In before the explosion the perspective is the same as the one in after the explosion, but while looking at it I already know what’s going to happen. I would like to capture the video, to stop the time, I click “pause” and, for a moment, I think I really stopped it. This makes me feel powerful, as if I could change the damned future.
A car comes, there are three armed man of the FSA. Tamer Alawam was there also to tell us that sometimes they are civilians forced to take up arms because of the violent repression by the army of Assad, followed the peaceful demonstrations of the early months of the revolution. He was there to bring us news about Syria. He died there for this reason and it’s right to speak about it. I see the relaxed faces, despite the trials of war, of those who are there and do not know what to expect. A boy smiles, even, and waves to the camera.
The last video is the longest one, that of his funeral. A vigil of 14 minutes and 47 seconds, where I look at the pictures and I remember him, remember a thousand experiences lived together. All through the cold screen of a laptop.
Five flowers on the front, a sheet around it. An imam reciting the final prayers. He was not even a Muslim. But how to explain this in a time of war, how to find an alternative burial, but still decent for a family member or friend who was not too devoted?

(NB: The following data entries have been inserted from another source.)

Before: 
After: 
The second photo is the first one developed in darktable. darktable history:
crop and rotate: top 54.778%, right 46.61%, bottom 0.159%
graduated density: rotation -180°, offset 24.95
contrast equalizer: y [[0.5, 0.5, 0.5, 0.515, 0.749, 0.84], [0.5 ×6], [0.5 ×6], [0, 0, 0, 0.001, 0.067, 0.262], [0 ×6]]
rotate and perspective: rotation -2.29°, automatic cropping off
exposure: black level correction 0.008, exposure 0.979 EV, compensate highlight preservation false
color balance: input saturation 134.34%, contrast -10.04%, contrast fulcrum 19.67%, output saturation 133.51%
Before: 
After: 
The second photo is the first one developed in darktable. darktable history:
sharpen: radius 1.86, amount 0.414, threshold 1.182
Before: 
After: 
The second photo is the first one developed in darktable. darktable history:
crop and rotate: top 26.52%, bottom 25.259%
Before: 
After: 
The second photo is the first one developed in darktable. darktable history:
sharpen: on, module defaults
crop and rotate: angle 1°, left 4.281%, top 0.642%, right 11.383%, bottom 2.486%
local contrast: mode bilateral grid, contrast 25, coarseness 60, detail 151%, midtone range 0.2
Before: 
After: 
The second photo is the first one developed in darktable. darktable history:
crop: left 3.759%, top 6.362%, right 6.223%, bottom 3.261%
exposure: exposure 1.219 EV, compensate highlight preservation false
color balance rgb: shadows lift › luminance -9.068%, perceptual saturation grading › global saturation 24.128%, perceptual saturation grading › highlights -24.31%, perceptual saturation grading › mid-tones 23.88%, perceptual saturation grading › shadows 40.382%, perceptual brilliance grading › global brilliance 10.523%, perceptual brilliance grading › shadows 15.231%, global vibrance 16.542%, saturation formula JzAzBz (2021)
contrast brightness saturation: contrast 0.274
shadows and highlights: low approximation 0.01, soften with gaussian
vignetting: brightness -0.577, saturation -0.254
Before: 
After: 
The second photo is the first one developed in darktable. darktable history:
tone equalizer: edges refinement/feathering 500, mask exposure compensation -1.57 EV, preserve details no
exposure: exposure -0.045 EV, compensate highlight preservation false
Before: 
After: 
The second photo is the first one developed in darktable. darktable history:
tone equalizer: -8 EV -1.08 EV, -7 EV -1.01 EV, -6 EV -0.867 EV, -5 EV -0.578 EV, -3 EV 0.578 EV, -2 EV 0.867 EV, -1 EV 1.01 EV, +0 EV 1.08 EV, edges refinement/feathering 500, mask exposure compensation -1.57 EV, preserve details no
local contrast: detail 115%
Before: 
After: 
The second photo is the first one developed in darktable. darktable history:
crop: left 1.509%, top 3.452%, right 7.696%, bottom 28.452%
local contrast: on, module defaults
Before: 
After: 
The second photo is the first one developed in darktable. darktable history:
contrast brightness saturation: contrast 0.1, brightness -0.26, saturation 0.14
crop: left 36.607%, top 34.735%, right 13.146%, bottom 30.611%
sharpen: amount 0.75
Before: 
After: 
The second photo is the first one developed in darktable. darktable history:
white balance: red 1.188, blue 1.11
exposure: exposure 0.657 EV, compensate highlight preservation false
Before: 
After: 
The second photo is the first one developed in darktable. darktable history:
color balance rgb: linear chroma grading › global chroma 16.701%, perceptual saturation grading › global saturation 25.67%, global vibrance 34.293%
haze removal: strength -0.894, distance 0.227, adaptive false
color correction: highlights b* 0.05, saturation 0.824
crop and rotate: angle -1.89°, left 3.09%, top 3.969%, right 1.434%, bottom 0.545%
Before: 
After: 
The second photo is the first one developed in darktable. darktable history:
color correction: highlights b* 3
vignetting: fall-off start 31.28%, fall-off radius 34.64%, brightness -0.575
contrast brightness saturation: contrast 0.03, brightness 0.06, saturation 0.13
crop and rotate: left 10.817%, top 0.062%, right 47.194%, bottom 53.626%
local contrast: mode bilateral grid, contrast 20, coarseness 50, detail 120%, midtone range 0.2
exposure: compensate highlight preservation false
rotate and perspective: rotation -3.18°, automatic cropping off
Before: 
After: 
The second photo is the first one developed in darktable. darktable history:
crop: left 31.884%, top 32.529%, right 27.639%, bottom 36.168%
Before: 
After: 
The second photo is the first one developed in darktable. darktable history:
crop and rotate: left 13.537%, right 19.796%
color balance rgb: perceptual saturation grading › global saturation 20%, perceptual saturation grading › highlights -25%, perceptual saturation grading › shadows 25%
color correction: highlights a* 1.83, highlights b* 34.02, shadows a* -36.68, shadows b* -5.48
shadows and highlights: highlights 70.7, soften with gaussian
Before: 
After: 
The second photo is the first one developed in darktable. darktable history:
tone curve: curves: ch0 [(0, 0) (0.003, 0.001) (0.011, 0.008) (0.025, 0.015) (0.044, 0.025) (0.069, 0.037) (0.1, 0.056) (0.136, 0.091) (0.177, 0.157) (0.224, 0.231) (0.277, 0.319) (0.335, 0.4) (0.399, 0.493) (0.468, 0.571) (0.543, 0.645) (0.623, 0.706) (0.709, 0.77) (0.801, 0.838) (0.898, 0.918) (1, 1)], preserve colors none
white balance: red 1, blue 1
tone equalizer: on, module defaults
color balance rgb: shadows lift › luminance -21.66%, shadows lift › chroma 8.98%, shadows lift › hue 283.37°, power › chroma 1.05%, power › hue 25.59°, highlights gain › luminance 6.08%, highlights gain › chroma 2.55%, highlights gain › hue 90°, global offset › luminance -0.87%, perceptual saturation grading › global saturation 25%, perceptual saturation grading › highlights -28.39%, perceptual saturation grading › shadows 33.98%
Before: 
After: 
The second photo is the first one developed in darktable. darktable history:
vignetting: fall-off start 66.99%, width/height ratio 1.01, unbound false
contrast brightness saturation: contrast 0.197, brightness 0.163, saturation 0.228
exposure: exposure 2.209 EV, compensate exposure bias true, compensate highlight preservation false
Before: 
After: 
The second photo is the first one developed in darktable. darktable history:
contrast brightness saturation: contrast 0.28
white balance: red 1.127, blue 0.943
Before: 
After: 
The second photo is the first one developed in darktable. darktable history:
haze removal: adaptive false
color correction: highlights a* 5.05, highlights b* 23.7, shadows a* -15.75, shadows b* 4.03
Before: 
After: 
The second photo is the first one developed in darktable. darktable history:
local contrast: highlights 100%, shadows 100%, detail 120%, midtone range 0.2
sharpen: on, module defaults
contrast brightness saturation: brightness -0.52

They put him into a wooden box, then close it. They take him in procession to the cemetery. The plaque is a piece of stone with his name written on it with a black marker. The sun is shining on his grave, on the pink flowers next to it. Buried. May he rest in peace.
Immediately I think of the future. I remember the reporter, his great friend, that now has to return to Europe by crossing the Turkish border illegally, but without him. I know that she’s back because she gave me these videos. I know she’s okay. But the apprehension when I think of how she left Syria alone steals my breath away. Whatever it is like to witness death, she now knows. Me, I’ve seen it online.